= What the task requires =
Find and copy each line of the data that includes "cookies".

═══ Stored data ═══

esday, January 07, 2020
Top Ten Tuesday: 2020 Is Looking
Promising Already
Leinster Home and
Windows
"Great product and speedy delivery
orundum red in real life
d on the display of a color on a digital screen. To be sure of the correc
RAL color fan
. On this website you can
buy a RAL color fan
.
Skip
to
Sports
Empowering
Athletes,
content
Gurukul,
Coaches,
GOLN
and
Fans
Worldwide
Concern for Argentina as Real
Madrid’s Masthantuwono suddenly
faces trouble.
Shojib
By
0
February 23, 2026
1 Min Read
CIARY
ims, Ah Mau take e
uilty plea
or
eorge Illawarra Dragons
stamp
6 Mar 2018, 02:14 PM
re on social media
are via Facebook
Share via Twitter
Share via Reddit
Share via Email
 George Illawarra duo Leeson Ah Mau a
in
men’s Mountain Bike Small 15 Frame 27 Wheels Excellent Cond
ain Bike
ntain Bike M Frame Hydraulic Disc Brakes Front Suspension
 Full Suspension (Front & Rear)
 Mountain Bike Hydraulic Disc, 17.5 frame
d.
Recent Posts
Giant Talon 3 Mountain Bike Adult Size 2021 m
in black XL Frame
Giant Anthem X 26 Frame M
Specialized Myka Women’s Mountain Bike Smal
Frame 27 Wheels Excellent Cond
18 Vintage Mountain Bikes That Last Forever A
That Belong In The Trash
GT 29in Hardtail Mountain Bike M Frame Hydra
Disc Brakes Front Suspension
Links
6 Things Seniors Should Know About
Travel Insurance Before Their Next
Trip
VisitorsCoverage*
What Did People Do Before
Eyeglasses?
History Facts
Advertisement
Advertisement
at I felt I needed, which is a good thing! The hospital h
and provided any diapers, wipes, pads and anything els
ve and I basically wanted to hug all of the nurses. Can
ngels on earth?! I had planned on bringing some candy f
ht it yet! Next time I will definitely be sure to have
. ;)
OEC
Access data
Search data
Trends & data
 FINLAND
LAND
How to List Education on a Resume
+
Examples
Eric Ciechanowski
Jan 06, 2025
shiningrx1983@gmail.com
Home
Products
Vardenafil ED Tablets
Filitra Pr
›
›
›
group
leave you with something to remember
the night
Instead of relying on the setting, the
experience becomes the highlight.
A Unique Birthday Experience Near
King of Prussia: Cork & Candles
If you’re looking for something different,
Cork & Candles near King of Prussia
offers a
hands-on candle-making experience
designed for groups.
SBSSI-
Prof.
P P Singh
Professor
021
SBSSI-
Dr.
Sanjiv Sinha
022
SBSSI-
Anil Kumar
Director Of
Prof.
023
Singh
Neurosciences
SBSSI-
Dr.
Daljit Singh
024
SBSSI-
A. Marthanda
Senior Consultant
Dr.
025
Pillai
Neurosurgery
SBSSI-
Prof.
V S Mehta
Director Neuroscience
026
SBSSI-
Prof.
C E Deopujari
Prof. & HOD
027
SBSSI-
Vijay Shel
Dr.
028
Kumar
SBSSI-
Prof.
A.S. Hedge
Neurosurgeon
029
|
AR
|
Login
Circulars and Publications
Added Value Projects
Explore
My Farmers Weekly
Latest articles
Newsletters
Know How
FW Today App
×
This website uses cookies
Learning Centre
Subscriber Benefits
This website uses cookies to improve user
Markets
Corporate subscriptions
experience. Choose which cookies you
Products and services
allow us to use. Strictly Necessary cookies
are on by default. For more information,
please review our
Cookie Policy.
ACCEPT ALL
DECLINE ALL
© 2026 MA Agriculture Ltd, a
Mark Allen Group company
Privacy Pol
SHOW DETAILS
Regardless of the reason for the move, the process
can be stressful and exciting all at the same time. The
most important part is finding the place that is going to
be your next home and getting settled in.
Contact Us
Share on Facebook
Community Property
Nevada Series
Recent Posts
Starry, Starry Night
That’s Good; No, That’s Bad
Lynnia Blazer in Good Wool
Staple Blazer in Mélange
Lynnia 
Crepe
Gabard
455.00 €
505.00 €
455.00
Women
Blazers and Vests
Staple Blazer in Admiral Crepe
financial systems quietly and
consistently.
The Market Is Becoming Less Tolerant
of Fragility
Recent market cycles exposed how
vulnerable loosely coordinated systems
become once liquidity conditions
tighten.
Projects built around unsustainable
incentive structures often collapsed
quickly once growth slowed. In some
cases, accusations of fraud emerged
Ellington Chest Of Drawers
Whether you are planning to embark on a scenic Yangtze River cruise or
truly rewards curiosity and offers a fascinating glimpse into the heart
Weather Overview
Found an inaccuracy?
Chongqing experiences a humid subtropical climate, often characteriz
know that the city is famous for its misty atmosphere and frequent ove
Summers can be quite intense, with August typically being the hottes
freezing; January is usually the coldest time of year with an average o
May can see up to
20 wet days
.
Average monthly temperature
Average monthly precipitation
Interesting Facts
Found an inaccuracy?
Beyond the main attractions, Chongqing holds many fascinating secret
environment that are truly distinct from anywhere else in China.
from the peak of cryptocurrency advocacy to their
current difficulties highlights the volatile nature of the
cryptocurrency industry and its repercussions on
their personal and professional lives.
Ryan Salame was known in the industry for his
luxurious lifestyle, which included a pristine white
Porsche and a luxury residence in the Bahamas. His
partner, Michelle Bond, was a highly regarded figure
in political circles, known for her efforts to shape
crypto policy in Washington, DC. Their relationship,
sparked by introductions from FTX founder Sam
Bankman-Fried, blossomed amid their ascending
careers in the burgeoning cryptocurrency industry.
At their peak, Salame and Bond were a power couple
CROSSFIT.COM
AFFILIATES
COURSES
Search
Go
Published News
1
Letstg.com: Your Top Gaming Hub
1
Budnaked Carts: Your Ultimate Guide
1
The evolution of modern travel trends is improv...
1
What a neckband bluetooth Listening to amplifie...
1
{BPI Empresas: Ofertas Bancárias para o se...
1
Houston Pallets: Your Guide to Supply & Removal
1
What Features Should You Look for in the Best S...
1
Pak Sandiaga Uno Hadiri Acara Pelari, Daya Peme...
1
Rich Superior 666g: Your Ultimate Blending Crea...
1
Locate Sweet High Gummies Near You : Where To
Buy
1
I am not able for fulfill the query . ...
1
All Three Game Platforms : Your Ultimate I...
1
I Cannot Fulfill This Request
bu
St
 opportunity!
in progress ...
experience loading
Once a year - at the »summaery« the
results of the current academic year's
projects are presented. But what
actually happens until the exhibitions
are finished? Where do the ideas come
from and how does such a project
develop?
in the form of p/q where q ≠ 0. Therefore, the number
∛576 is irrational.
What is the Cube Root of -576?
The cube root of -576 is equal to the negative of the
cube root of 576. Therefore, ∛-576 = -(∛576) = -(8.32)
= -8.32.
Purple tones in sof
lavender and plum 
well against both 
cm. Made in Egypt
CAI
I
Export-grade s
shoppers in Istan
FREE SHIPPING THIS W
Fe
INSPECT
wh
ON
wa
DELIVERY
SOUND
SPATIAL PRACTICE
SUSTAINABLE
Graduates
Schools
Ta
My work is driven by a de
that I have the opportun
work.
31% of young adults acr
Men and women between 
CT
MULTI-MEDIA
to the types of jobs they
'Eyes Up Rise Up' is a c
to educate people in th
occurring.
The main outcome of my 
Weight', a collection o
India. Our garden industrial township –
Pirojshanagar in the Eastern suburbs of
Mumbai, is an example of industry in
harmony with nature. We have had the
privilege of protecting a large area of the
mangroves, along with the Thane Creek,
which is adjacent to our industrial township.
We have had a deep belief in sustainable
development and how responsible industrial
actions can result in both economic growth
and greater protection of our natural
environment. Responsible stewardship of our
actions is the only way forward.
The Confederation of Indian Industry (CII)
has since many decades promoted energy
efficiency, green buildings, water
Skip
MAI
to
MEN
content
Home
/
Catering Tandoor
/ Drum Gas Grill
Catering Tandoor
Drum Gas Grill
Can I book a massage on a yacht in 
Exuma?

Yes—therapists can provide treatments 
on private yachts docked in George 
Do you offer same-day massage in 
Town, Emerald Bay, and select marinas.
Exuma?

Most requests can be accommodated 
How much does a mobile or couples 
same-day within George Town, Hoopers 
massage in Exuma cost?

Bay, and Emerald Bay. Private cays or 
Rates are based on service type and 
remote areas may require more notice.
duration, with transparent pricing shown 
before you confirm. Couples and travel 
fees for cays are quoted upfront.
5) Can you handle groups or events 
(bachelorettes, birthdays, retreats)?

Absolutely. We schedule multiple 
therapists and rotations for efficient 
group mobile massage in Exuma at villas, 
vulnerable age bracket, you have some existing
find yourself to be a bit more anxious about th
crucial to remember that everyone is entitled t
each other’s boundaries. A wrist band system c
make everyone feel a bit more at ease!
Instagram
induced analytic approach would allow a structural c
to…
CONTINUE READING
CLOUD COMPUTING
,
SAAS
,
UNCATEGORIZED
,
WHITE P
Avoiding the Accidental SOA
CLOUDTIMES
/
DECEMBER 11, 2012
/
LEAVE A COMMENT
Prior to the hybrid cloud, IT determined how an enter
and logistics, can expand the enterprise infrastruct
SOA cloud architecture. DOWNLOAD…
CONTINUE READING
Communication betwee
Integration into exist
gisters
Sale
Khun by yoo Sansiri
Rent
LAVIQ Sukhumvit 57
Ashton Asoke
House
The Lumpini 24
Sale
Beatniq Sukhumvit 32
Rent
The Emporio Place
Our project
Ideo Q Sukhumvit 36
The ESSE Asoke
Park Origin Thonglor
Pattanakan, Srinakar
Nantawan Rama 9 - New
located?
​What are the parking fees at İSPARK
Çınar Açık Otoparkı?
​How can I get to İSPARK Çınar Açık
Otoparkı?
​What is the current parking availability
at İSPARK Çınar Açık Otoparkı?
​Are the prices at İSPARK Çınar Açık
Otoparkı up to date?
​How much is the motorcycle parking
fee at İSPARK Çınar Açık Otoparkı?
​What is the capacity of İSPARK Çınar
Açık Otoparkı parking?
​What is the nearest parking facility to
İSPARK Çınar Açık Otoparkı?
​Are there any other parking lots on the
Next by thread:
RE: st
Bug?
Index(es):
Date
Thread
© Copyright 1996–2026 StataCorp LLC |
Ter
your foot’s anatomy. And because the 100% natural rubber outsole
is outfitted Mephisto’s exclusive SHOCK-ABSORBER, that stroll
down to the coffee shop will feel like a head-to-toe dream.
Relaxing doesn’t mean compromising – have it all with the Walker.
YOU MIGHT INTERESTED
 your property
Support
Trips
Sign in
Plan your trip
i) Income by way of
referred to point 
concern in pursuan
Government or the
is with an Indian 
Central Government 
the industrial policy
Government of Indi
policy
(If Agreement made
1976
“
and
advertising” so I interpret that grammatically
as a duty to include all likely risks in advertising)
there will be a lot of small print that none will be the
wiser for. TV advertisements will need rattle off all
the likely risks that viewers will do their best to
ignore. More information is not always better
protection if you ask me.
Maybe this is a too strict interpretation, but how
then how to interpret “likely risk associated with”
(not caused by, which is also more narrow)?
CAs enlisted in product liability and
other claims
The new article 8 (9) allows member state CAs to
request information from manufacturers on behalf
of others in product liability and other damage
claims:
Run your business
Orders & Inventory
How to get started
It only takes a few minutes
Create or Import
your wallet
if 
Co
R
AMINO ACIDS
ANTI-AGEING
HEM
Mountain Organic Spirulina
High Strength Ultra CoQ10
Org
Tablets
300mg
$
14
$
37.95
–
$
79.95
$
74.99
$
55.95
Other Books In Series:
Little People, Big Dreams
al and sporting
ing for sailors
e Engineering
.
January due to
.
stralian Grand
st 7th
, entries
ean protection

═══

= Solution for this problem =
This website uses cookies
This website uses cookies to improve user
experience. Choose which cookies you
allow us to use. Strictly Necessary cookies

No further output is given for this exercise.